Question

Find the cube root of the following number by prime factorisation method: $21952$

Answer 1

Hint: We will start by defining prime numbers and factors and then we will show what is the prime factorisation method. Then we will take the given number in the question and start dividing it by the smallest numbers such that the remainder is zero, we will continue doing so until we find all the factors then at last to find the cube root we will just take 1 number out of 3 same numbers and we will get our cube root.

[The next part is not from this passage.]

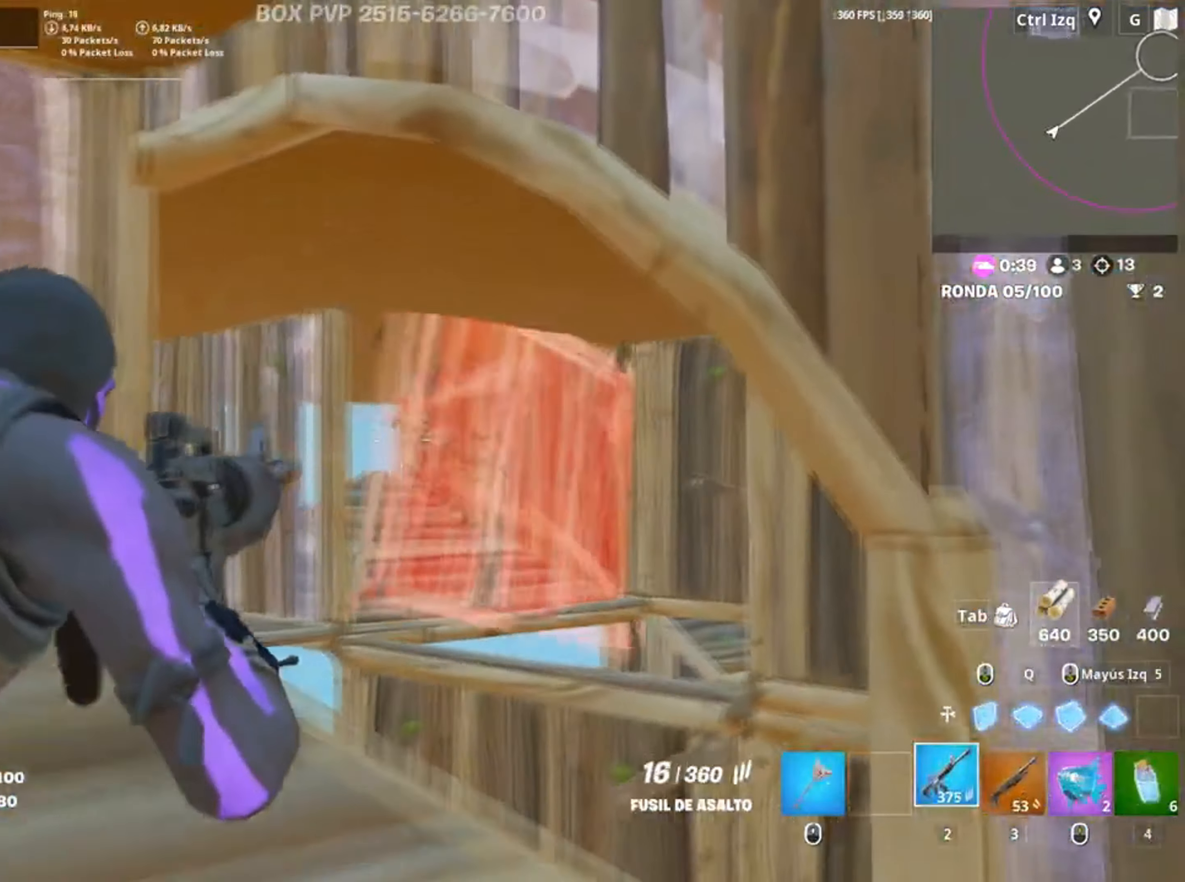
{"keys": ["d", "s"], "mouse": [], "events": [[84, "s", "up"], [134, "d", "down"], [434, "s", "down"]]}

Complete step by step answer:
First let’s understand what prime factorisation is, to understand the prime factorisation method let's define what are prime numbers?
So basically, a prime number is a whole number greater than 1 that cannot be made by multiplying other whole numbers. The first few prime numbers are : $2,3,5,7,11,13......$
Let’s now see what is meant by factors? Factors are the numbers you multiply together to get another number. For example: $2\times 3=6$ , here $2,3$ are the factors of $6$
 Now let’s finally see the definition of prime factorisation. Prime factorisation is a method of finding the prime numbers which multiply together to make the original number.
For example: What are the prime factors of $12$?
It is best to start working from the smallest prime number, which is $2$ , so let's check: $\dfrac{12}{2}=6$. It is divided exactly by $2$. But since $6$ is not a prime number, so we need to go further. Let's try 2 again: $\dfrac{6}{2}=3$ . And 3 is a prime number, so we have the answer: $12=2\times 2\times 3$.
 As you can see, every factor is a prime number, so the answer must be right.
Similarly, we have to find out the cube root for the given number that is: $21952$. First let’s find the factors of this number:
First, let’s take the smallest prime number i.e. $2$: $\dfrac{21952}{2}=10976$ , since it is divided exactly by $2$ , we have $2$ as one of the factors.
Moving further, let ‘s keep dividing it by 2 :
 $\begin{align}
  & \dfrac{10976}{2}=5488\Rightarrow 2 \\
 & \dfrac{5488}{2}=2744\Rightarrow 2 \\
 & \dfrac{2744}{2}=1372\Rightarrow 2 \\
 & \dfrac{1372}{2}=686\Rightarrow 2 \\
 & \dfrac{686}{2}=343\Rightarrow 2 \\
\end{align}$
Now, let’s try a higher prime number that is $7$ :
\[\begin{align}
  & \dfrac{343}{7}=49\Rightarrow 7 \\
 & \dfrac{49}{7}=7\Rightarrow 7 \\
 & \dfrac{7}{7}=1\Rightarrow 7 \\
\end{align}\]
Since it can’t be divided further, we got all the prime factors of the given number that is: $21952$
Therefore: $21952=2\times 2\times 2\times 2\times 2\times 2\times 7\times 7\times 7$
For finding cube root, we will make a group of 3 same prime factors:
$\begin{align}
  & 21952={{\left( 2 \right)}^{3}}\times {{\left( 2 \right)}^{3}}\times {{\left( 7 \right)}^{3}} \\
 & 21952={{\left( 28 \right)}^{3}} \\
 & \sqrt[3]{21952}=28 \\
\end{align}$

Therefore, the cube root of $21952$ is $28$.

Note: A prime number can only be divided by 1 or itself, so it cannot be factored any further. Every other whole number can be broken down into prime number factors. Prime Numbers are the basic building blocks of all numbers. When finding the cube roots make sure you have a group of three same prime factors similarly for square root we need a group of two prime factors.